The bus was early for Asia, only 10 minutes late. A little less than 4 hours later our bags were being tossed from the bus and loaded up on the boat, The Paradise Privilege, our home for the next 3 days. There were only 2 other tourists sharing the boat with us, an amazing couple from Arizona, Heidi and Dan. Dan was in a wheelchair, this was my first time ever spending time with someone bound to a chair. It was a very beautiful and humbling experience. The universe reminding me once again of how lucky I am, we all are, even for the ability to take a step. Getting on and off the boat was a big challenge for him, but he kept such a positive attitude.
The first day out we went to Sung Sot Cave, it’s an easy walk up about 50 stairs to the first cave, of three. The caves all had florescent lighting and our guide pointed out the different formations that had been named by locals years ago. The first cave you enter is the smallest and they get larger the deeper into the mountain you go. There’s an observation deck at the end of the third cave that over looks a small part of the bay, but with the heavy mist I couldn’t see much.

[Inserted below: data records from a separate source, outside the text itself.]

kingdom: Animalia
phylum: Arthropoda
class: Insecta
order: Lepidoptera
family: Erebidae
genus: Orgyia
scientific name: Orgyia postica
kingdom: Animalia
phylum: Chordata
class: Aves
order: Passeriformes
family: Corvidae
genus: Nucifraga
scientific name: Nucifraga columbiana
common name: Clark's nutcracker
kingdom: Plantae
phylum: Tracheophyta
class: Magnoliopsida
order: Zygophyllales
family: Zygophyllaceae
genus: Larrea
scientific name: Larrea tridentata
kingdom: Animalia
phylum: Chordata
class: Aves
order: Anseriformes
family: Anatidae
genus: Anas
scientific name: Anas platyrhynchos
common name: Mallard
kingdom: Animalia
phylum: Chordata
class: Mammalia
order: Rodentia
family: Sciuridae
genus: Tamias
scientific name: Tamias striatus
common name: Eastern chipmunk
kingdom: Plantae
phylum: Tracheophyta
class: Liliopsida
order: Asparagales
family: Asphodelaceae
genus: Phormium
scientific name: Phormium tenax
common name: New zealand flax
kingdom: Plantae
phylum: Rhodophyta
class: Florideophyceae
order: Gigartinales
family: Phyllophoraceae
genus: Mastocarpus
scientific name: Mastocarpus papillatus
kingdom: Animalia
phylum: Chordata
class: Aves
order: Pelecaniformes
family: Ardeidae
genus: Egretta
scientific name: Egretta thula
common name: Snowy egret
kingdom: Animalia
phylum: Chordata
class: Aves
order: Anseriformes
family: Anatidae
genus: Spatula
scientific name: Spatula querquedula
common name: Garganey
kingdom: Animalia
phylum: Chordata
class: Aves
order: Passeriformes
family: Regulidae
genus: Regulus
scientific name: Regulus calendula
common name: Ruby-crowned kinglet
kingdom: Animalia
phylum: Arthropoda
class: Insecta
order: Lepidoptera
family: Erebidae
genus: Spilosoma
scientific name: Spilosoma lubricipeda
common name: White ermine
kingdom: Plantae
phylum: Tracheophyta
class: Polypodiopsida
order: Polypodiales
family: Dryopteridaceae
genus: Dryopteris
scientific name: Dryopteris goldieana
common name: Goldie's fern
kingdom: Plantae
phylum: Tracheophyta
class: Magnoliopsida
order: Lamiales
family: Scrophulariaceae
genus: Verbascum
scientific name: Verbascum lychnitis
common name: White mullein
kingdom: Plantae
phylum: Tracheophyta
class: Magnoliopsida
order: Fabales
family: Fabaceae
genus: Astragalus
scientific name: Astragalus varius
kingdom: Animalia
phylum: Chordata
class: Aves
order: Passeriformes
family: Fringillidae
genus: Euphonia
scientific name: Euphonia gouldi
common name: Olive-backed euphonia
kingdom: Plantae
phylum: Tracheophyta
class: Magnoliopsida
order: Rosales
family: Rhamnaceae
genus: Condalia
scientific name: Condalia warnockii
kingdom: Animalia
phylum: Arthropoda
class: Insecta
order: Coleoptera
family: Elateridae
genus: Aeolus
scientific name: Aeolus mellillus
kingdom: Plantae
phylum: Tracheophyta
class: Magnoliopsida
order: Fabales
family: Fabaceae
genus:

After the Sung Sot Cave we continued on through the maze of Halong Bay. It was so misty visibility was low, but so majestic. We anchored by Bo Hon Island for our first nights sleep, close to Titop Beach. We weren’t in the area where all the boats were though. We were 10 minutes away from the congestion of all the other cruise liners, anchored in a spot with only other Paradise cruise boats.One of my favorite thing about our room was we had windows on both sides of the boat, so you could see right through it, made for some pretty good lighting.
Day 2. Said good bye to Dan and Heidi and were put on a different boat for the day. Went to Vong Vieng Floating Fishing Village, 1 of the 7 floating villages on Halong Bay. I learned some interesting facts. The government had recently taken 150 local Vietnamies from this village and made them move to mainland Vietnam. There’s now over 2000 people living on the water in Halong Bay and because of pollution in the water the government is actually having to step in and house these water inhabitants on the mainland.
Plus the schools- well classroom, is one teacher teaching ages 7-13 so education is suffering majorly. The classroom at this fishing village was tiny, size of my bedroom, composed of 6 desks and one chalkboard. There was a donation box at the entrance; Dylan and I dropped a few bucks in. We also learned that the one other door in the classroom led to the teachers actual bedroom. One teacher will work at the school for about 3 years then move.
Hui, our guide, told us its so important for the locals to learn English. He was 26yrs old, married with one baby and has never been out of Vietnam. I asked him if he could go anywhere in the world where would he go? He said, “Anywhere far away.” “Anywhere?” I questioned him. He replied with a simple but certain nod and said once again, “Anywhere”.